Making your own softener from scratch isn't that difficult| (c) Clara del Rey
I was quite skeptical in the beginning, but it was a pleasant surprise when I discovered that vinegar, in spite of its strong smell, really is the best natural softener you can find. If you combine it with a bit of soda and the essential oil of your preference (mine is ylang ylang or perhaps lavender), it leaves a pleasant fragrance on your clothes. If by any chance after using this for a while you need to get back to the industrial, run-of-the-mill softener, you most likely will feel bit overwhelmed by the smell, realizing how strong it actually is. For the actual detergent I use either some washing soda from the drugstore, or simply my grated Castile soap. Also, lately I have discovered these comfy soap nuts that biodegrade completely. According to the Paleohacks blog, soap nuts are
the shell of the fruit that grow on a bush/tree in the lychee family, native to Nepal and India. The best part is that they’re an all-natural, (usually) organic alternative to chemical laundry detergents. They’re totally non-toxic. On top of that, you can also use them in a variety of ways unrelated to washing your clothes.They’re great for babies and for people with chemical sensitivities.

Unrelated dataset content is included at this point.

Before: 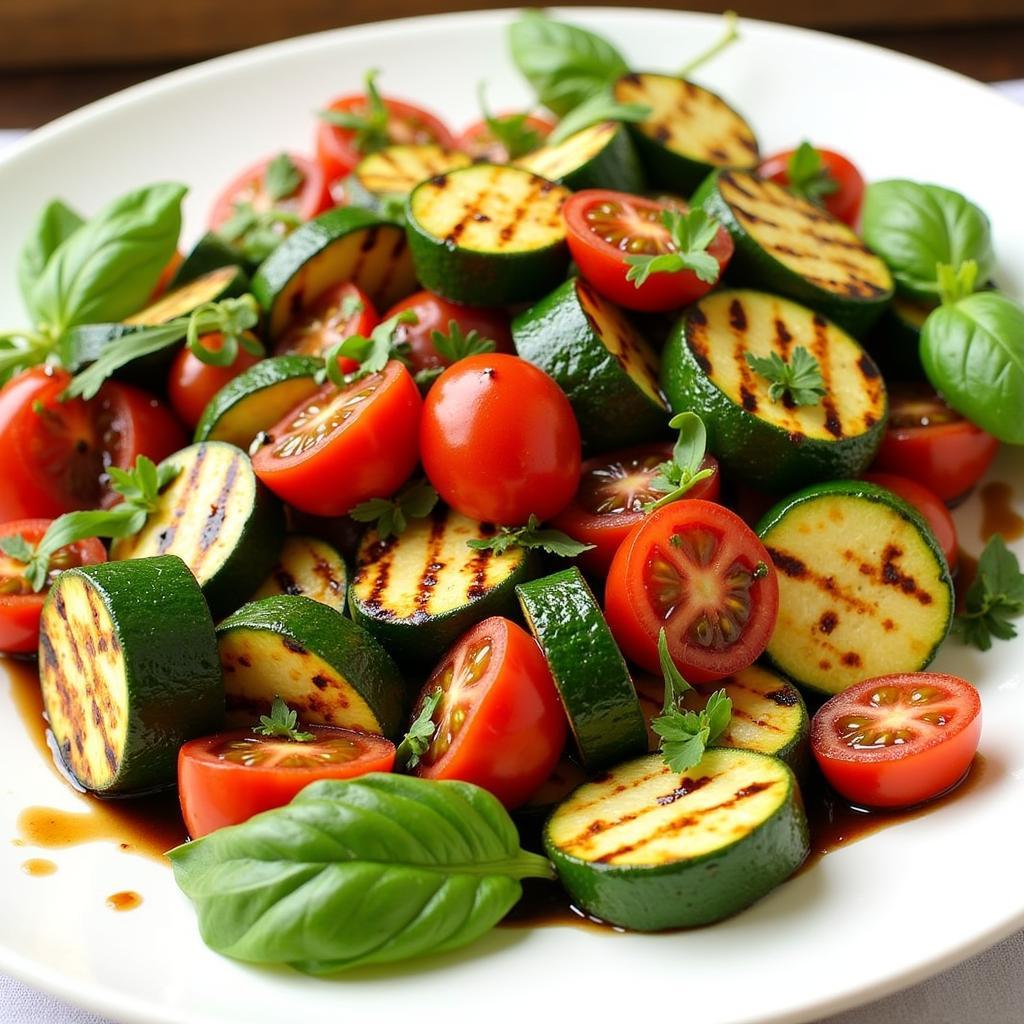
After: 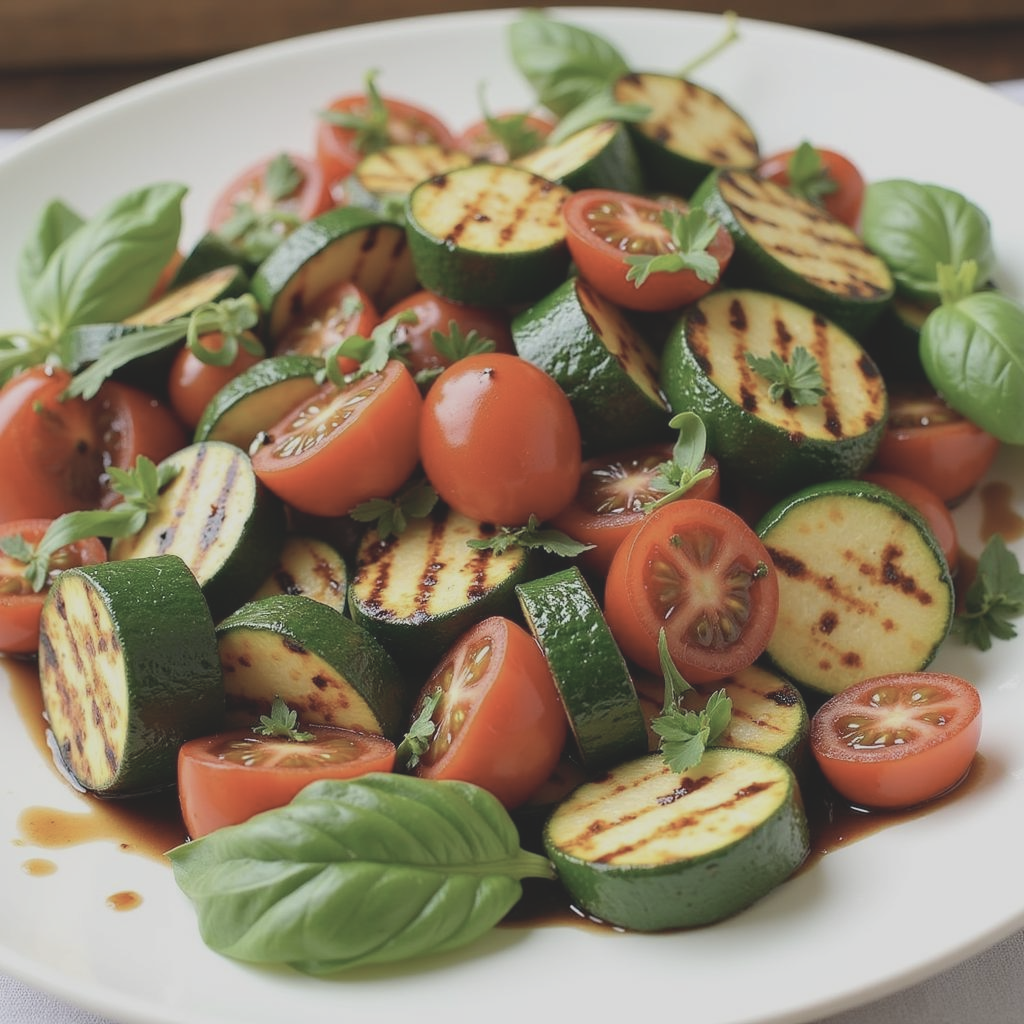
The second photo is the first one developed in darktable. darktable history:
contrast brightness saturation: contrast -0.267, saturation -0.439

In a nutshell (no pun intended), all you do is put a couple of these shells in a little cloth bag, throw it in your washing machine, and do your laundry. That’s it. Each batch of shells lasts a few loads, so they’re economical as well. When they are no good to use anymore, you can throw them into your compost bin.
You see, even if you’re not into making your own soap and detergent, there are lots and lots of ways to green your laundry.

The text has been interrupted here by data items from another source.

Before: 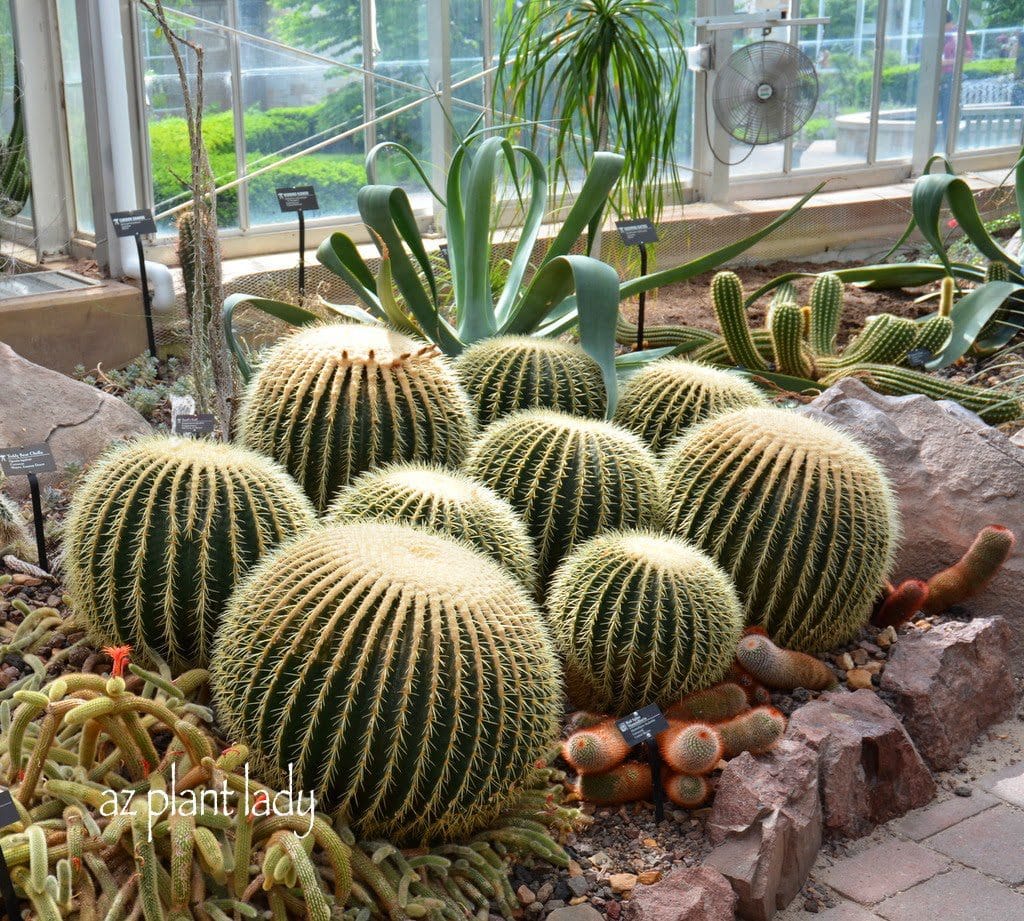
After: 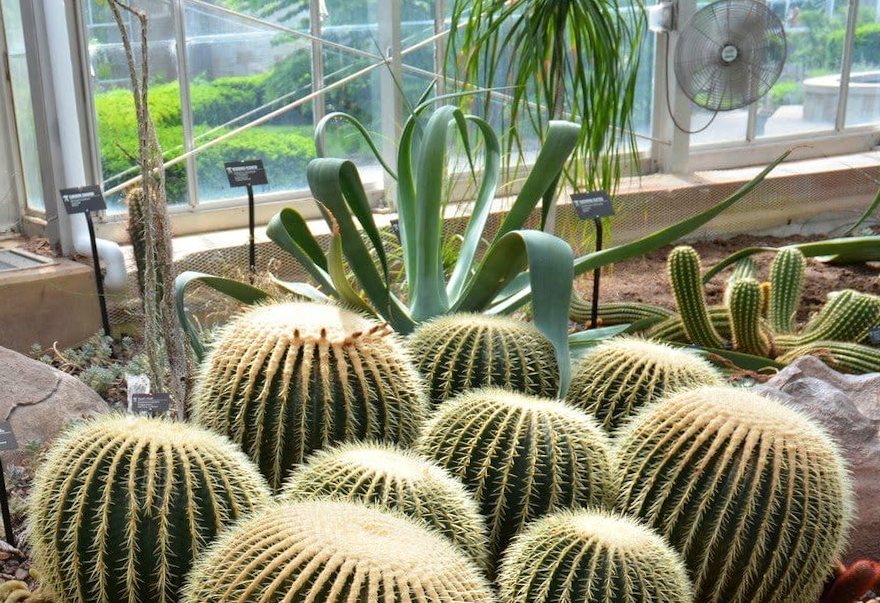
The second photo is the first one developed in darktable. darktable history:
rotate and perspective: rotation 0.074°, lens shift (vertical) 0.096, lens shift (horizontal) -0.041, crop left 0.043, crop right 0.952, crop top 0.024, crop bottom 0.979
crop: left 1.509%, top 3.452%, right 7.696%, bottom 28.452%
tone equalizer: on, module defaults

Clara del Rey, the winner of the travel well MAGAZINE's #WasteNot 30-day challenge , was invited to share her favorite ideas on reducing trash. Clara, a Spanish native, taught in St. Joseph, Missouri (USA), and is now living in Edinburgh, Scotland. Not only does she know both the U.S. and the European perspective on sustainability, but her ideas are creative, unconventional, and yet easy to follow.She is conviced: "I truly think being environmentally conscious starts with reducing your consumption of resources and products. Sometimes I stop, reflect upon people's frantic consumption habits and just think to myself: we are all addicts, in a way, having to buy compulsively insane amounts of disposable, poor quality 'goods'. It makes me wonder how we are losing the ability to create things with our hands or imagination—simple things such as cooking, growing greens and vegetables, or sewing a button. I refuse to represent this mindset."